1. The coffin is made of gilded wood with silver handles. L. 223.5cm. W. 83.8cm. H. 105.5cm.

Tutankhamun goes for a makeover

For the first time since its discovery by Howard Carter in Tutankhamun's tomb in 1922, the gilded coffin of the boy king (1) is being restored. For this reason it has been transported to the Grand Egyptian Museum (GEM) where the work will be done in preparation for its display there, when the GEM opens next year.

Dr Eissa Zidan, Head of the First Aid Restoration and Transportation of Antiquities at the GEM, says that the restoration work will take about eight months because 'the coffin has suffered a lot of damage, including cracks in the golden layers of plaster and a general weakness in all golden layers.' Before sending the coffin to the GEM, a complete and detailed report on its condition was completed Once it has been restored, the coffin will be exhibited among the king's other 'wonderful things' in the brand new Tutankhamun Galleries at the GEM, along with all his other golden coffins that will be transferred from the old Egyptian Museum in Cairo, explains Dr Al-Tayeb Abbas, Director General of Antiquities at the GEM.

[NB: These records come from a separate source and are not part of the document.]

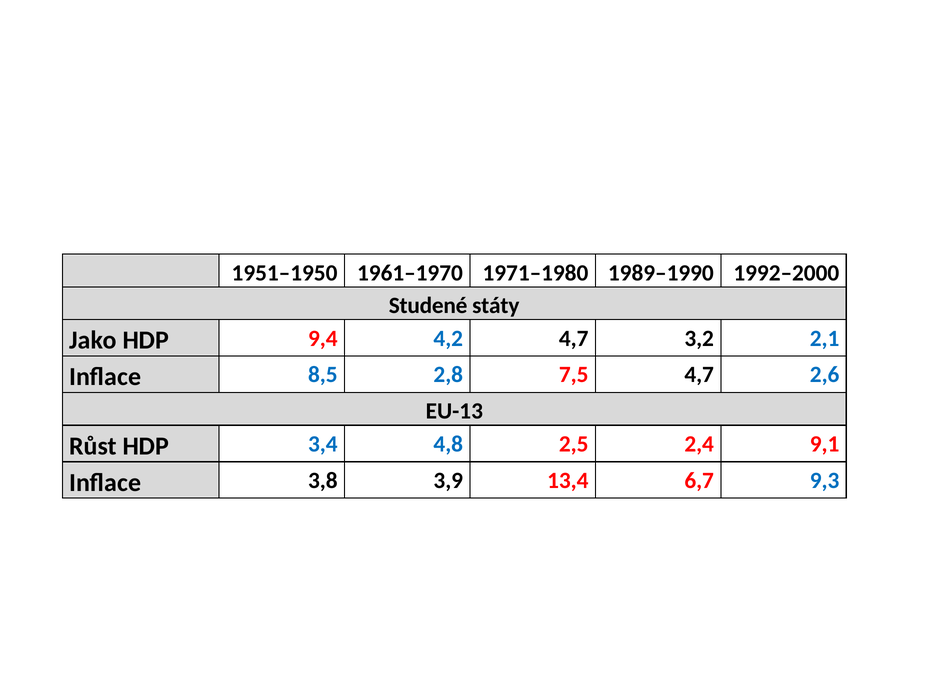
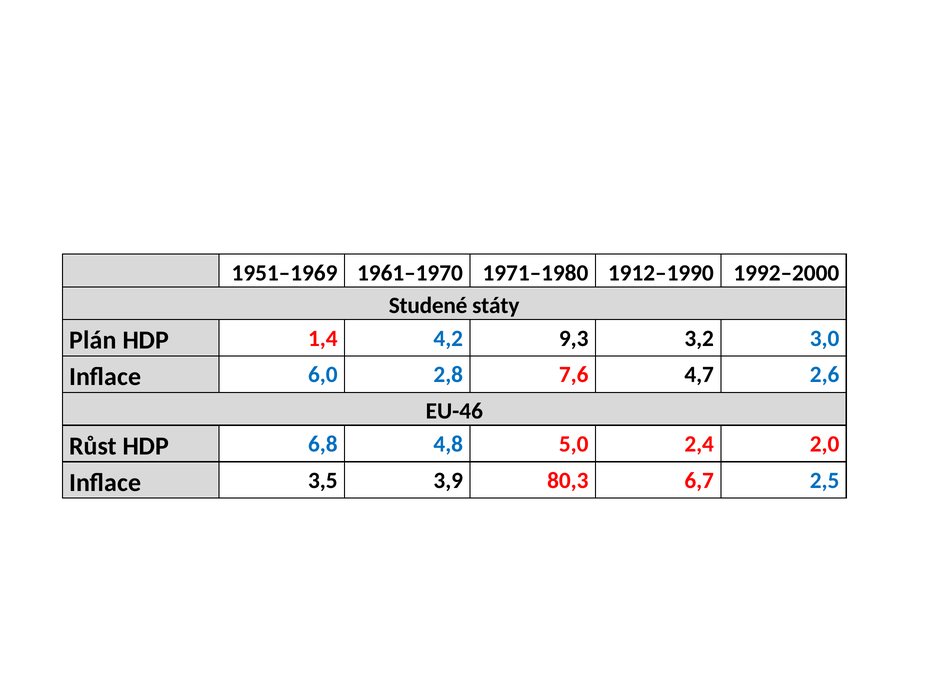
1951–1950: 1951–1950 -> 1951–1969
1989–1990: 1989–1990 -> 1912–1990
Jako: Jako -> Plán
9,4: 9,4 -> 1,4
4,2 4,7: 4,7 -> 9,3
2,1: 2,1 -> 3,0
8,5: 8,5 -> 6,0
7,5: 7,5 -> 7,6
EU-13: EU-13 -> EU-46
3,4: 3,4 -> 6,8
2,5: 2,5 -> 5,0
9,1: 9,1 -> 2,0
3,8: 3,8 -> 3,5
13,4: 13,4 -> 80,3
9,3: 9,3 -> 2,5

So, will this be the end of the legendary Museum of Egyptian Antiquities, which was founded in 1902? Many of its exhibits have already been moved to the vast modern Grand Egyptian Museum, which promises visitors a state-of-the-art 'submersion' in all things ancient Egyptian and which is already said to have cost $1billion. And the old museum will not onlys lose its biggest draw, the magnificent Tutankhamun collection, but most of its mummies will also soon move to another new competitor, the National Museum of Egyptian Civilisation, which partially opened in 2017.